“I’m not sure it will be ’22, but I think there’s a chance”- Ex- Minardi boss on new participants in Formula 1 with favourable investment opportunities.
With the new $145m budget caps being imposed in and by 2023, they further going down to $35m, ex-Minardi boss Paul Stoddart feels that privately backed teams like Minardi can once again enter F1.
“It’s certainly interesting at the moment because the budgets are being pulled back,” the European Aviation boss told RaceFans last year. “So where the budgets, to a degree, got out of control, I do feel that it is getting a bit more sensible.
“[There’s a chance that] there will be private teams coming in the near future,” the Australian suggested. “I’m not sure it will be ’22, but I think there’s a chance that F1 might become a bit more sensible and a lot depends on what they do with the engine regs in ’25 or ’26.”

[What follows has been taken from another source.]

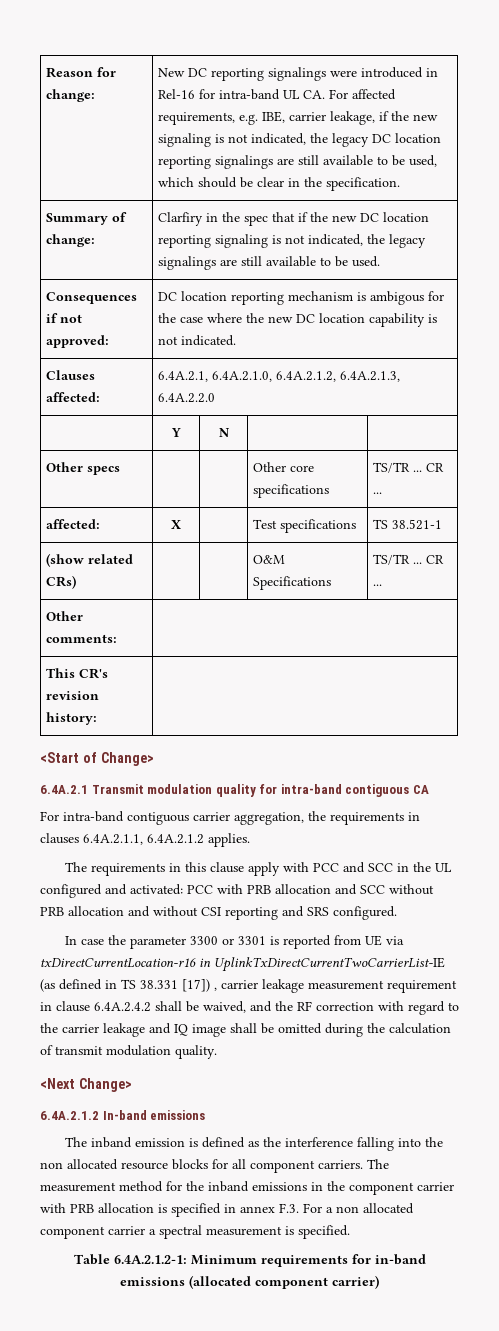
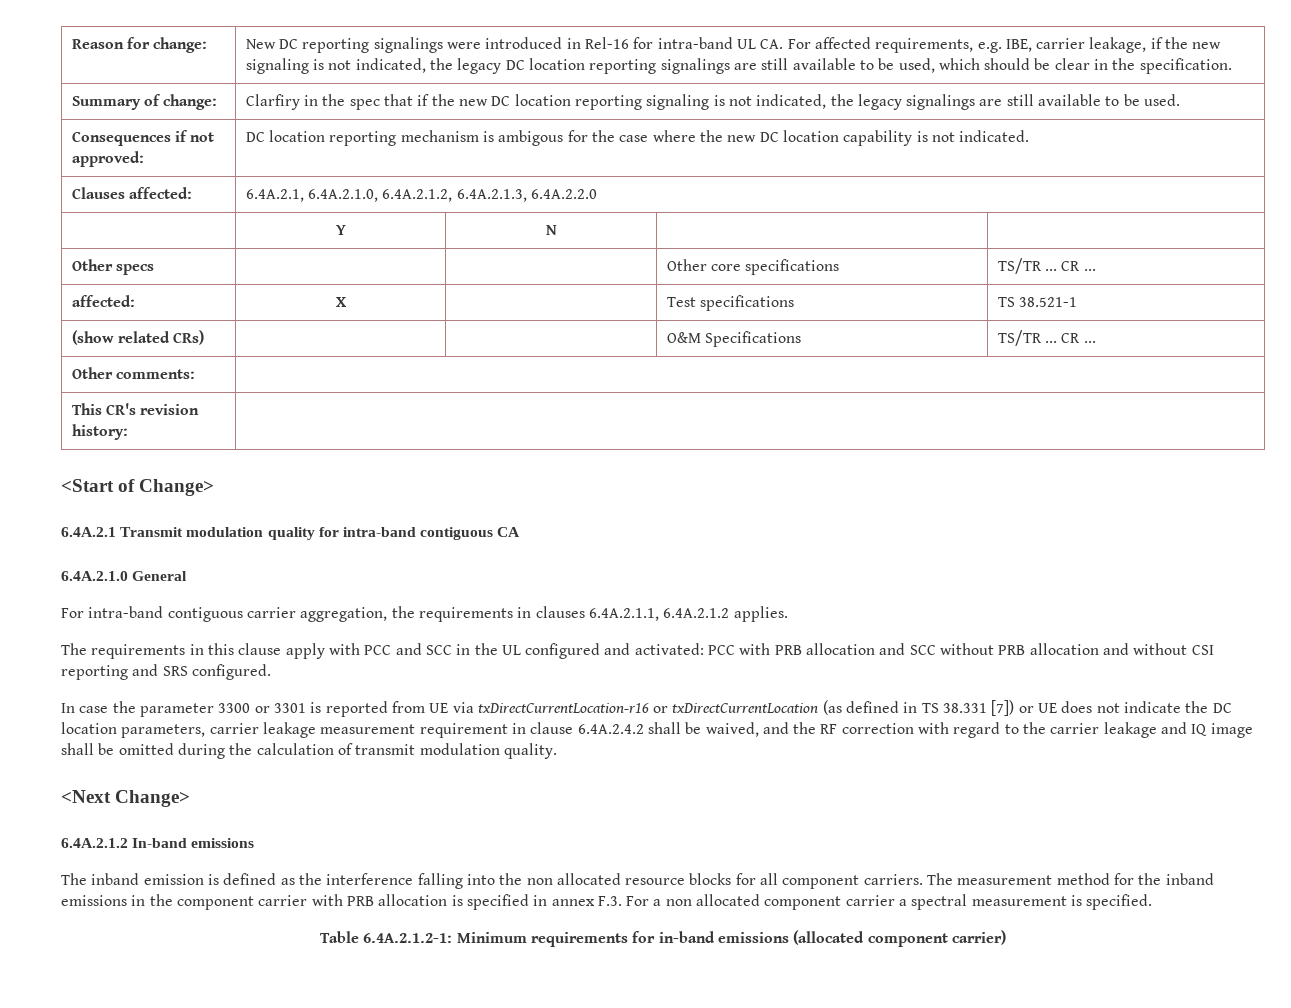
(429, 789) none -> [61,571,188,581] // 6.4A.2.1.0 General
[199,957,445,972] in UplinkTxDirectCurrentTwoCarrierList-IE -> [653,703,819,713] or txDirectCurrentLocation
[182,979,217,992] [17]) , -> [991,700,1232,716] [61,722,206,738] [7]) or UE does not indicate the DC location parameters,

The most recently entered team in the paddock was Haas in 2016, but so far it also struggled with the financial constraints against the big guns on the grid, and before Uralkali investment came in they were on the verge of liquidation.
Should buy an existing team
The current Concorde agreement states that any new entity willing to register in the competition shall submit an initial fee of $200m, which will then be distributed to the other teams to ensure revenue payments aren’t diluted by having more teams.
Hence, Stoddart opines that any investor willing to get into F1 should aim to acquire an existing entity, as more than one team has posed a threat to quit in recent times.
“I think there will be teams come up from time to time that can be bought for less than that $200m entry fee,” he said, citing Haas and Alfa Romeo as possibly next on the for sale list.
“If I was somebody looking to get back in, I’d be looking at buying a team, not starting a new one, even though we have all the facilities to do it,” he added.